• [Assigned task]
Look for the word "LIST" in the entries and copy each line where it appears.

• • • • •

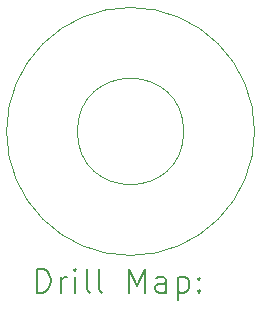
<source format=gbr>
%TF.GenerationSoftware,KiCad,Pcbnew,9.0.1-9.0.1-0~ubuntu24.04.1*%
%TF.CreationDate,2025-04-30T17:46:39+09:00*%
%TF.ProjectId,encoder_disk,656e636f-6465-4725-9f64-69736b2e6b69,rev?*%
%TF.SameCoordinates,Original*%
%TF.FileFunction,Drillmap*%
%TF.FilePolarity,Positive*%
%FSLAX45Y45*%
G04 Gerber Fmt 4.5, Leading zero omitted, Abs format (unit mm)*
G04 Created by KiCad (PCBNEW 9.0.1-9.0.1-0~ubuntu24.04.1) date 2025-04-30 17:46:39*
%MOMM*%
%LPD*%
G01*
G04 APERTURE LIST*
%ADD10C,0.050000*%
%ADD11C,0.200000*%
G04 APERTURE END LIST*
D10*
X15450000Y-10000000D02*
G75*
G02*
X14550000Y-10000000I-450000J0D01*
G01*
X14550000Y-10000000D02*
G75*
G02*
X15450000Y-10000000I450000J0D01*
G01*
X16050000Y-10000000D02*
G75*
G02*
X13950000Y-10000000I-1050000J0D01*
G01*
X13950000Y-10000000D02*
G75*
G02*
X16050000Y-10000000I1050000J0D01*
G01*
D11*
X14208277Y-11363984D02*
X14208277Y-11163984D01*
X14208277Y-11163984D02*
X14255896Y-11163984D01*
X14255896Y-11163984D02*
X14284467Y-11173508D01*
X14284467Y-11173508D02*
X14303515Y-11192555D01*
X14303515Y-11192555D02*
X14313039Y-11211603D01*
X14313039Y-11211603D02*
X14322562Y-11249698D01*
X14322562Y-11249698D02*
X14322562Y-11278269D01*
X14322562Y-11278269D02*
X14313039Y-11316365D01*
X14313039Y-11316365D02*
X14303515Y-11335412D01*
X14303515Y-11335412D02*
X14284467Y-11354460D01*
X14284467Y-11354460D02*
X14255896Y-11363984D01*
X14255896Y-11363984D02*
X14208277Y-11363984D01*
X14408277Y-11363984D02*
X14408277Y-11230650D01*
X14408277Y-11268746D02*
X14417801Y-11249698D01*
X14417801Y-11249698D02*
X14427324Y-11240174D01*
X14427324Y-11240174D02*
X14446372Y-11230650D01*
X14446372Y-11230650D02*
X14465420Y-11230650D01*
X14532086Y-11363984D02*
X14532086Y-11230650D01*
X14532086Y-11163984D02*
X14522562Y-11173508D01*
X14522562Y-11173508D02*
X14532086Y-11183031D01*
X14532086Y-11183031D02*
X14541610Y-11173508D01*
X14541610Y-11173508D02*
X14532086Y-11163984D01*
X14532086Y-11163984D02*
X14532086Y-11183031D01*
X14655896Y-11363984D02*
X14636848Y-11354460D01*
X14636848Y-11354460D02*
X14627324Y-11335412D01*
X14627324Y-11335412D02*
X14627324Y-11163984D01*
X14760658Y-11363984D02*
X14741610Y-11354460D01*
X14741610Y-11354460D02*
X14732086Y-11335412D01*
X14732086Y-11335412D02*
X14732086Y-11163984D01*
X14989229Y-11363984D02*
X14989229Y-11163984D01*
X14989229Y-11163984D02*
X15055896Y-11306841D01*
X15055896Y-11306841D02*
X15122562Y-11163984D01*
X15122562Y-11163984D02*
X15122562Y-11363984D01*
X15303515Y-11363984D02*
X15303515Y-11259222D01*
X15303515Y-11259222D02*
X15293991Y-11240174D01*
X15293991Y-11240174D02*
X15274943Y-11230650D01*
X15274943Y-11230650D02*
X15236848Y-11230650D01*
X15236848Y-11230650D02*
X15217801Y-11240174D01*
X15303515Y-11354460D02*
X15284467Y-11363984D01*
X15284467Y-11363984D02*
X15236848Y-11363984D01*
X15236848Y-11363984D02*
X15217801Y-11354460D01*
X15217801Y-11354460D02*
X15208277Y-11335412D01*
X15208277Y-11335412D02*
X15208277Y-11316365D01*
X15208277Y-11316365D02*
X15217801Y-11297317D01*
X15217801Y-11297317D02*
X15236848Y-11287793D01*
X15236848Y-11287793D02*
X15284467Y-11287793D01*
X15284467Y-11287793D02*
X15303515Y-11278269D01*
X15398753Y-11230650D02*
X15398753Y-11430650D01*
X15398753Y-11240174D02*
X15417801Y-11230650D01*
X15417801Y-11230650D02*
X15455896Y-11230650D01*
X15455896Y-11230650D02*
X15474943Y-11240174D01*
X15474943Y-11240174D02*
X15484467Y-11249698D01*
X15484467Y-11249698D02*
X15493991Y-11268746D01*
X15493991Y-11268746D02*
X15493991Y-11325888D01*
X15493991Y-11325888D02*
X15484467Y-11344936D01*
X15484467Y-11344936D02*
X15474943Y-11354460D01*
X15474943Y-11354460D02*
X15455896Y-11363984D01*
X15455896Y-11363984D02*
X15417801Y-11363984D01*
X15417801Y-11363984D02*
X15398753Y-11354460D01*
X15579705Y-11344936D02*
X15589229Y-11354460D01*
X15589229Y-11354460D02*
X15579705Y-11363984D01*
X15579705Y-11363984D02*
X15570182Y-11354460D01*
X15570182Y-11354460D02*
X15579705Y-11344936D01*
X15579705Y-11344936D02*
X15579705Y-11363984D01*
X15579705Y-11240174D02*
X15589229Y-11249698D01*
X15589229Y-11249698D02*
X15579705Y-11259222D01*
X15579705Y-11259222D02*
X15570182Y-11249698D01*
X15570182Y-11249698D02*
X15579705Y-11240174D01*
X15579705Y-11240174D02*
X15579705Y-11259222D01*
M02*

</source>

• • • • •

• [Written answer]
G04 APERTURE LIST*
G04 APERTURE END LIST*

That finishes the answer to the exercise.